In fact, as J and I simultaneously mumbled through our first mouthful of the stuff, it is exactly the same mousse we had at our grandmothers´houses.
Brilliant. Next time I have people over for dinner, I´m giving them chocolate mousse, and I bet they´ll say wow this is great we haven´t had this in ages.
17.4.09
In Portugal
J and I have left baby Pía with her Fan Club, and headed off to Porgual. J for work, moi, tailing along in the feckless fashion that being a freelance illustrator sometimes allows.
This here in the drawing is my very bad rendering of one of the main jewels in Evora: a Roman temple flanked by Baroque palaces.
We have been very dutiful and eaten just as we should: José "porco a la alentejana", which is pork with clams, cooked with lots of garlic and topped with fried potatoes. I chose the salt cod, like the locals did: boiled, with boiled potatoes and chickpeas. A very monastic looking dish, which one tops with the garnishes brought to the table: raw garlic, mince raw onion and parsley, vinegar and olive oil.
It´s proving very difficult not to stop at every "pastelaria" for a cup of the perfect coffee and one of their egg-laden, almondy pastries. I´m particulary smitten with the "quejadas", and in fact, about to go to Café Arcada to buy a cartload to take home.
12.4.09
Apple and pear sauce
Life is pretty hectic, and my kitchen is bubbling with all sorts of new things. I tote "The Zuni Café Cookbook" around, and make it bristle with post-it notes, even as I tell myself to ignore its higher flights ( use pecorino sardo for this dish, as pecorino romano would be way out of line. really?).

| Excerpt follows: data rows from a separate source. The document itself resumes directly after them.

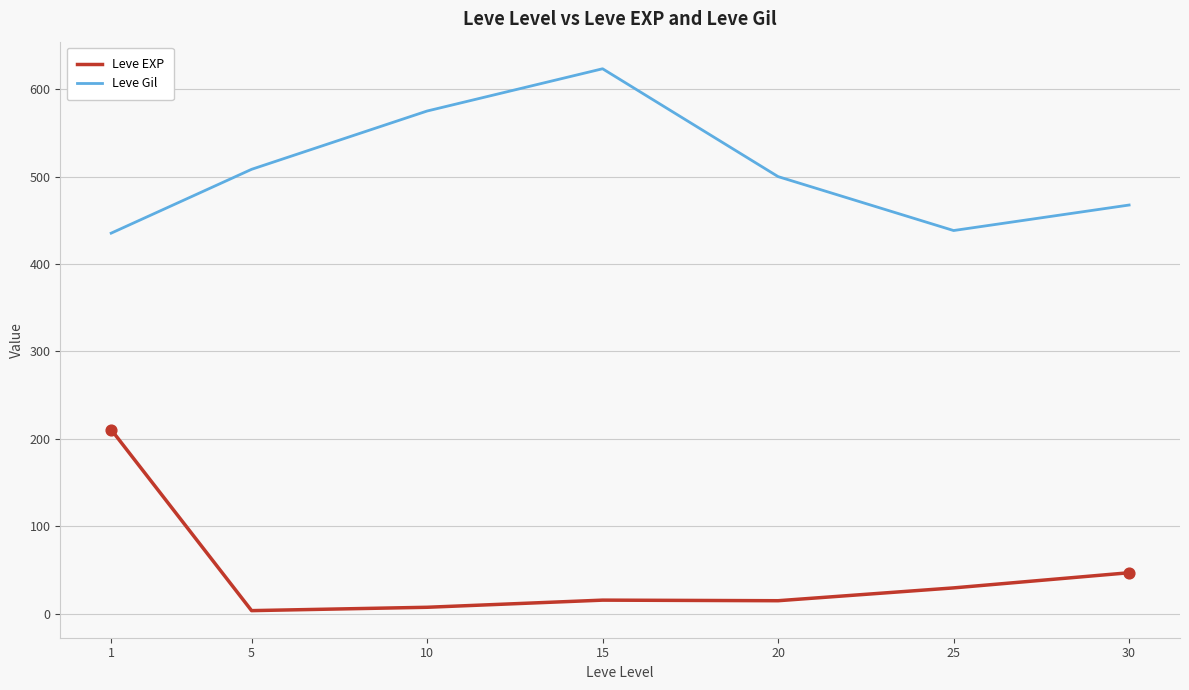

Is the value of Leve Gil at 10 greater than the value of Leve EXP at 1?

Yes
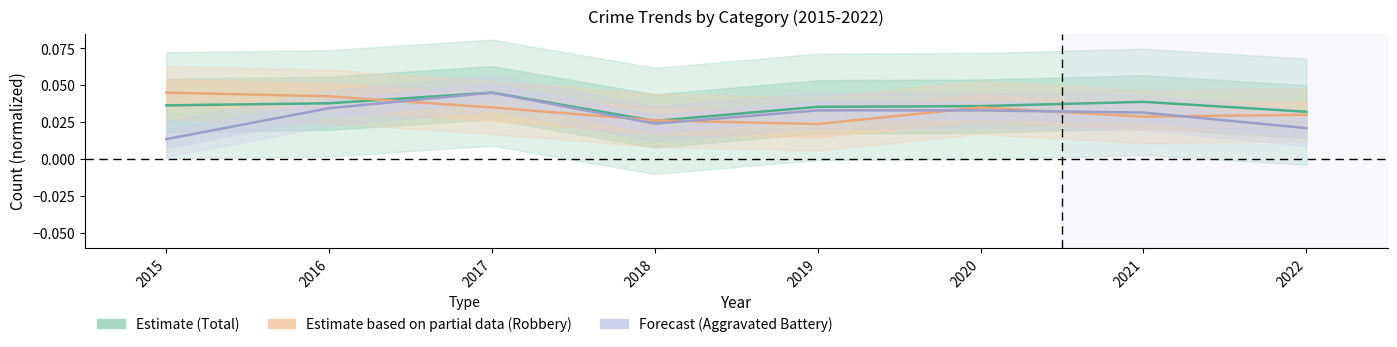

Where is the first local minimum for Total?

2018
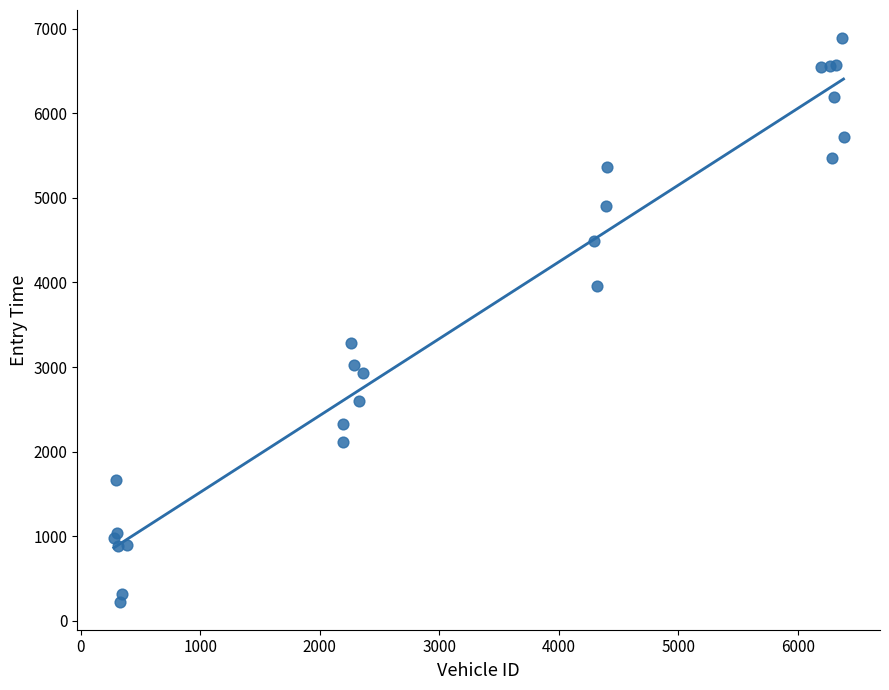

What Y value in the scatter plot is closest to 3557?

3288.6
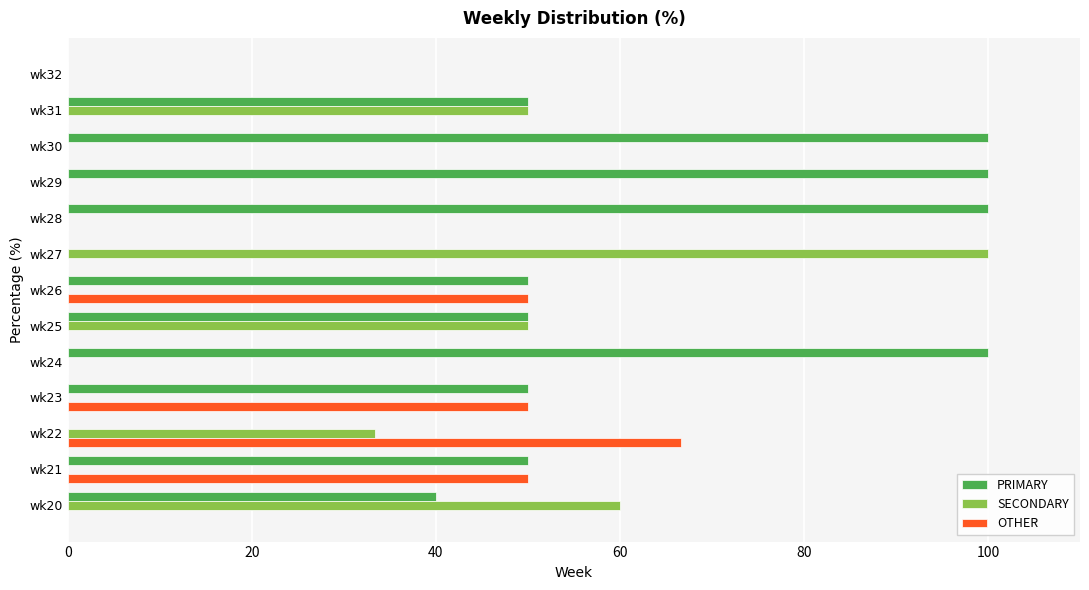

How many distinct data groups are displayed?

3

The markets are all closed for Semana Santa, so I can´t go wild with tubs of sardines. Instead, I boil vats of bones for ramen broth, after Hiroko Shimbo´s instructions.
Also, I mourn the loss of the shop where I bought the flakiest, crispest dough for turnovers. Will I find those Argentine beauties ever again?
Then there is Pía. Every day she has a lunch consisting of a bunch of vegetables and a few scraps of chicken or beef, simmered and pureed until they lose all identity and interest. She is very welcome to this.
Her tea, now, that´s different. That´s a world-class smoothie of several fruits, and there are always several vultures lurking around to finish off whatever she doesn´t eat.
I also make batches of applesauce to freeze, and to give her when we´re out of the house, as we were last Thursday, when she came with us to see the Bacon exhibition at the Prado (no, it didn´t seem to scare her or give her nightmares).
It´s a mushy, velvety, not overly sweet and very good apple and pear sauce. I´m not above stealing a few spoonfuls myself.
All you do is peel and core three apples and three pears, toss them into the Thermomix bowl, add a cup of water or so, and program 15 minutes at 90ºC, speed one. When it´s done, puree it at speed 7 until it´s very very smooth.